Many things can cause low platelet count, including severe infection, bone marrow disorders, drugs (including many antibiotics), a big spleen, rheumatological conditions etc. For some reason, the surgeons decided she has ITP (immune thrombocytopaenic purpura, an immune-related disorder whereby the body destroys its own platelets, often with an unknown cause) without much investigations and has started her on high-dose steroids. Even though ITP is a diagnosis of exclusion (meaning all other potential causes must be excluded as a way of 'confirming' ITP). And she has sepsis (infection of the blood) -- and steroids suppress the immune system. And, because she has type 2 diabetes on insulin, her blood sugar has rocketed thanks to the steroid.

I take over Jean's care onto the medical ward before the surgeons kill her by suppressing her immune system when she still has ongoing sepsis.
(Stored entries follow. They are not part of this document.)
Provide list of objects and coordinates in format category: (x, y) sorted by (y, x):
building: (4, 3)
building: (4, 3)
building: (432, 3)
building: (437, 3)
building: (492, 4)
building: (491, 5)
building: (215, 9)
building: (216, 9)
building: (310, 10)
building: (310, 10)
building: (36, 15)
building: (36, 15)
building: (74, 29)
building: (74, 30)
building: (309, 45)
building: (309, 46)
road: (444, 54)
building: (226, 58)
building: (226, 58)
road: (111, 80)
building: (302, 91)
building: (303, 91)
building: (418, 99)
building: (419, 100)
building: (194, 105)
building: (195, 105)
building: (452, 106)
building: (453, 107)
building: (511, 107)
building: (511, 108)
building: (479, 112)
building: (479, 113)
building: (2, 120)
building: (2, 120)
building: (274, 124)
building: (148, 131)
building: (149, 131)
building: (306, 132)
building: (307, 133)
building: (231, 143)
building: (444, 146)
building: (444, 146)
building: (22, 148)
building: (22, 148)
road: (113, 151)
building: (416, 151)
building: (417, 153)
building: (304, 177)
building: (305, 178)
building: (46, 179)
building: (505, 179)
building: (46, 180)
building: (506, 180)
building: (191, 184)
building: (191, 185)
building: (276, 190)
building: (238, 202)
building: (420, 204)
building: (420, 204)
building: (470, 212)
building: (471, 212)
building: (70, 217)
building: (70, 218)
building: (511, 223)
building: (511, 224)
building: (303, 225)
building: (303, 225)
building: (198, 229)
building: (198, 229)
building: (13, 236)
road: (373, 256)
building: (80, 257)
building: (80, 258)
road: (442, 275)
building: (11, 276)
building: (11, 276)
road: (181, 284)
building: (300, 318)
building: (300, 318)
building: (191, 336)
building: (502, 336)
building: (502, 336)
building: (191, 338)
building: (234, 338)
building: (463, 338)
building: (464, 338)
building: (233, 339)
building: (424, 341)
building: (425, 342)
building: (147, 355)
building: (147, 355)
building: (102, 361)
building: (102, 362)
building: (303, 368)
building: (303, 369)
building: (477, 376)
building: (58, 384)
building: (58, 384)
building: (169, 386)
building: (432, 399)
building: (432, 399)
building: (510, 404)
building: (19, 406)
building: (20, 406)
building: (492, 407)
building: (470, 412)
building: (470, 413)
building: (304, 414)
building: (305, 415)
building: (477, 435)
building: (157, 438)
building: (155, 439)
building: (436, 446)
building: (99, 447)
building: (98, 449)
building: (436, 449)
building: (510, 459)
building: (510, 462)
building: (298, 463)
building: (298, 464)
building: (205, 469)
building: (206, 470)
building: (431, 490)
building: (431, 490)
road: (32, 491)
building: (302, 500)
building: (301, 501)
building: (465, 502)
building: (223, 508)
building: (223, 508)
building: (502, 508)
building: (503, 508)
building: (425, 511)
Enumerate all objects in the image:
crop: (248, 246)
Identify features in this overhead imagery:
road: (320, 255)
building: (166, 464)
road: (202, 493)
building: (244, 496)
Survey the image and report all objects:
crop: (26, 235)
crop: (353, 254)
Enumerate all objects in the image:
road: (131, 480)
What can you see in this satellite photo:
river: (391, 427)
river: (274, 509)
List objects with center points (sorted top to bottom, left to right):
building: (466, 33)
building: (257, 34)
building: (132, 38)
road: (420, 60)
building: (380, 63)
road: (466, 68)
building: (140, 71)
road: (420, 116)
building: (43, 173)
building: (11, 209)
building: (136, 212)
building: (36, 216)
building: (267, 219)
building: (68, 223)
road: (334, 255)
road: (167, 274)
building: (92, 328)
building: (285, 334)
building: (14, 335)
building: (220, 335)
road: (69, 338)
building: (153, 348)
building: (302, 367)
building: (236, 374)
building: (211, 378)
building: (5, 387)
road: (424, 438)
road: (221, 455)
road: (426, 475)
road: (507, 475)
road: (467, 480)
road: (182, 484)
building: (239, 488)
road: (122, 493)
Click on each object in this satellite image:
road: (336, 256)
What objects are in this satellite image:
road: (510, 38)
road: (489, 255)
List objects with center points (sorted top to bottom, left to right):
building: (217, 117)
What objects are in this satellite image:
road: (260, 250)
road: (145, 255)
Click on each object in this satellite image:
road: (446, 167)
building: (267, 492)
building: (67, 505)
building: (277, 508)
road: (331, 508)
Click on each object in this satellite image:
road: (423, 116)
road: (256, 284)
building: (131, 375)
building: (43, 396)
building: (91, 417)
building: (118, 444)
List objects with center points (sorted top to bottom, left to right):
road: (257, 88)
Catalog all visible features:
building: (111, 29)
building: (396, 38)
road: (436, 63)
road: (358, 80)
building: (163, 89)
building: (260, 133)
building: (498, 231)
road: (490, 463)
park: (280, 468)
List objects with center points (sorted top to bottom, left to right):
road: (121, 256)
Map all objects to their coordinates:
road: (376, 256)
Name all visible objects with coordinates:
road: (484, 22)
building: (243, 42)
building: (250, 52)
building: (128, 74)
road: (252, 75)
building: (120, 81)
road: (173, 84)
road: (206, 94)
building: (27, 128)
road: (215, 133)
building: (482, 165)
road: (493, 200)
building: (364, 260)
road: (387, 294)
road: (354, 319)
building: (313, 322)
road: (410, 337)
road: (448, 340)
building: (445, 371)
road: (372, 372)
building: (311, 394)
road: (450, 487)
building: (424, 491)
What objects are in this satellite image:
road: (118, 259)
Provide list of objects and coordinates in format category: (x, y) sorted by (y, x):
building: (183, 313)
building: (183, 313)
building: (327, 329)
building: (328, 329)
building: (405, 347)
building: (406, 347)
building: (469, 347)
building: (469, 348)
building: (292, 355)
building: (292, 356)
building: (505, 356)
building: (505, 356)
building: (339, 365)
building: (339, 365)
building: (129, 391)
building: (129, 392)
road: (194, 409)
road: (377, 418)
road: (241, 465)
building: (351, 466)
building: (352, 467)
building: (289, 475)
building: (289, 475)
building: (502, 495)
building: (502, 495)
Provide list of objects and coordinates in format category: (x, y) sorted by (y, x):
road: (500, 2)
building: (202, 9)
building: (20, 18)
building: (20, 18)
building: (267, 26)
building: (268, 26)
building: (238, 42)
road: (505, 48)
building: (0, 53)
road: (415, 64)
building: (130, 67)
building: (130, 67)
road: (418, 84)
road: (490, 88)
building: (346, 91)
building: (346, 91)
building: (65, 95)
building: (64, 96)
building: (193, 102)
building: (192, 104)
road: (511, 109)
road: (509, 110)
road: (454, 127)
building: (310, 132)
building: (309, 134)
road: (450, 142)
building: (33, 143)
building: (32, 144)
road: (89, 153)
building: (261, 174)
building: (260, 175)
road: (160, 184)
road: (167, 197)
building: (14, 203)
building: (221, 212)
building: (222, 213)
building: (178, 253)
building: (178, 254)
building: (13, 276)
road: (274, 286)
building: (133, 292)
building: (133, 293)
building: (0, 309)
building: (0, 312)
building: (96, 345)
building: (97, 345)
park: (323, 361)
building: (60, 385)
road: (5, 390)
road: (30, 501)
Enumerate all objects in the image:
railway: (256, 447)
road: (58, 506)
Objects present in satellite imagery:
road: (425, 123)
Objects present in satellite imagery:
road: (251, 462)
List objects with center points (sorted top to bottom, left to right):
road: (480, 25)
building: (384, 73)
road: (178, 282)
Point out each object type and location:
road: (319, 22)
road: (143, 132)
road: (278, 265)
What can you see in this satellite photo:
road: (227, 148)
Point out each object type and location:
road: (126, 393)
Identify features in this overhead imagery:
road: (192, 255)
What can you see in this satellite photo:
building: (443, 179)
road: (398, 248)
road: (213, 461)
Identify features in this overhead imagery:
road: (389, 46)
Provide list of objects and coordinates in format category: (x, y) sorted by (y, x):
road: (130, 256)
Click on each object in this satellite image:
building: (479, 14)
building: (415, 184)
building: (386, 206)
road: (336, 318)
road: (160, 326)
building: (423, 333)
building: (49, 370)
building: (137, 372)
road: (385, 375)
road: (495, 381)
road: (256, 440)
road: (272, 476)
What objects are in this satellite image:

She spends a month under my care, during which she has an extensive array of tests done, including cancer markers, autoimmune blood tests, a bone marrow aspiration exam, and an ultrasound of her abdomen. Because the results take up to one or two weeks to return and her platelets remained persistently in the single digits during this period, she had so much platelet transfusions that she bled the blood bank dry (pun intended).

In the end, because all her results came back negative, Jean's diagnosis was ITP after all. We gave her high dose steroids in the end and her platelets improved to the point where we could discharge her without worries of her suddenly haemorrhaging into her skull.

I guess a broken clock is right twice a day.